The Office has been on a downward spiral the last couple of seasons, with a few real gems popping up periodically but mostly careening toward irrelevance, as if the writers ran out of gas but got out and pushed because, well, you can’t just call it quits.
That’s not going to be a favorable opinion among die hard fans of the show. But critically, The Office has been on the downward side of hilarious for a while now and, like a lot of shows people once loved, has a vast amount of its audience tuning in out of habit or loyalty, not because they’re pumped up for the comedic possibilities of a new episode.
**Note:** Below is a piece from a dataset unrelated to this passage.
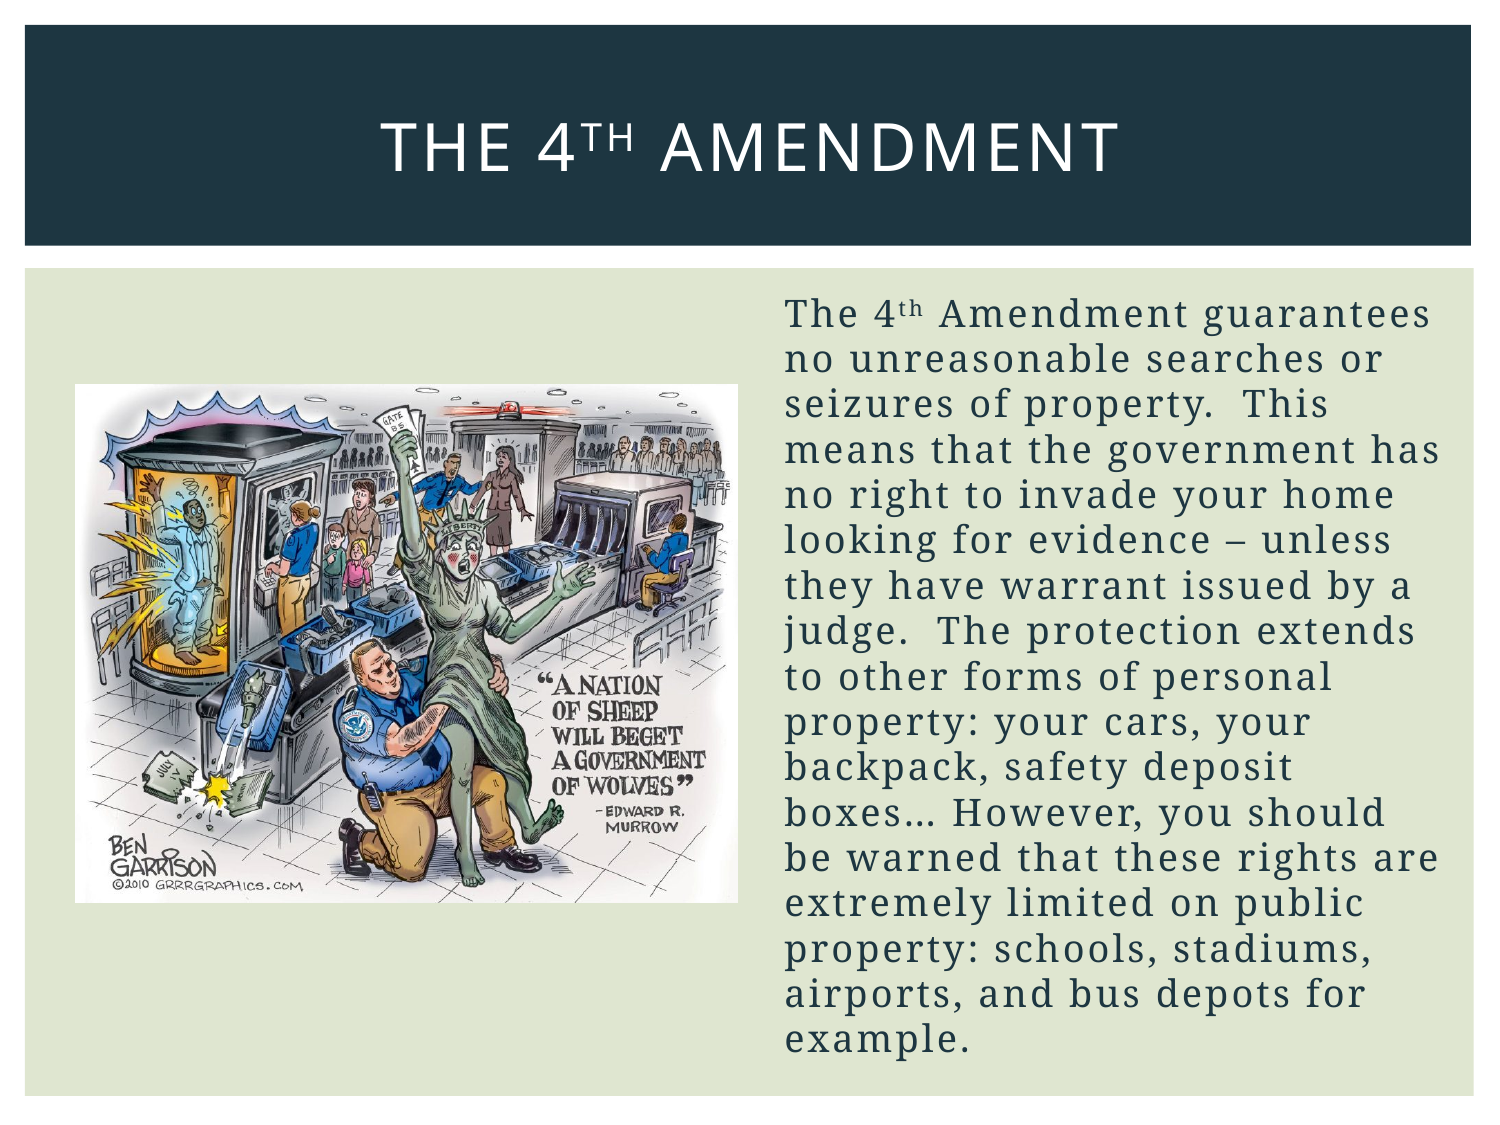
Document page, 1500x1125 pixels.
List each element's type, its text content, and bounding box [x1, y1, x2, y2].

title The 4th Amendment [62, 58, 1438, 232]
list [74, 384, 738, 903]
list The 4th Amendment guarantees no unreasonable searches or seizures of property. This means that the government has no right to invade your home looking for evidence – unless they have warrant issued by a judge. The protection extends to other forms of personal property: your cars, your backpack, safety deposit boxes… However, you should be warned that these rights are extremely limited on public property: schools, stadiums, airports, and bus depots for example. [762, 281, 1463, 1088]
But “Garage Sale” was one of those episodes that can only happen to a series when it is clearly at its end. People watch television for characters and through the years those characters become like friends you know well. With Carell departing The Office this season, something needed to be done about his character, Michael Scott. Farewells are difficult for any series, but there’s enormous opportunity for writers. Because there’s a connection to Michael – love him or loathe him – his fate would be a ratings winner. The only question was whether the writers could pull off the departure of the leading character and make it work – to be funny or touching or genuine in some way that was at the same time true to the character’s personality.
“Garage Sale” did this extremely well, as Michael planned how to propose to Holly (the superb Amy Ryan) and how Pam (Jenna Fischer) had to counter those plans so Michael didn’t ruin it, hurt himself or those around him. There was a B-story as well – the actual garage sale – but mostly the emphasis was on how Michael was going to pop the question. What transpired was the full display of the Michael it has taken a good long time to love – the dweeb with a heart, less annoyingly needy and more secure in who he’s become (and who he’s involved with). If it took Holly and some increasingly heart-felt (a dangerous emotion in comedy) episodes to make Michael happy, so be it. He got the candle-lit proposal down perfectly (although it did set off the fire alarm, cutting into some of the weepy bits) and then stunned his staff by announcing that he was leaving the company.
Pretty much note perfect throughout – and more than was expected.
Michael is following Holly to care for her ailing father – an almost impossible to imagine bout of selflessness from the lout he’s been much of the series. Although getting sappy in a sitcom is usually a no-no (and a sign that the writers are tapped out of ideas), the American version of The Office has always had this side, since getting Jim and Pam together so quickly. So Michael’s engagement (which allowed the entire work force to show some love for him) and his decision to leave, were both big elements handled perfectly. It was an episode that redeemed many of the “lost episodes” – those that were lost to poor concept, writing and even execution.
It was, precisely, an episode that breathed life into the series.
But was it too perfect? I would have been fine with it ending right there. Get Michael out of the picture, perhaps with something more funny in part of the next episode, then tend to the plans of those who are left. But no. Now we’ve got more episodes to come (with a bevy of guest stars like Will Ferrell and Ricky Gervais) and a chance that The Office trips through the exit, much as it has stumbled creatively the last few seasons.
Or, if you prefer optimism, maybe the series continues to nail it until the official departure of Carell. It could happen. Before going on this erratic streak, The Office was essential viewing and you don’t achieve that by accident. There has to be talent on the team. But even then, there’s the issue of next season. There really shouldn’t be a next season – let’s make that clear. The Office is ready to go. Keeping it alive this long has already harvested some of its essential organs. Going on, sans Carell, is just another example of how American television can’t kill the golden goose in deference to the creative process. But on Thursday, at least, it was easy to see how hard it is to let go.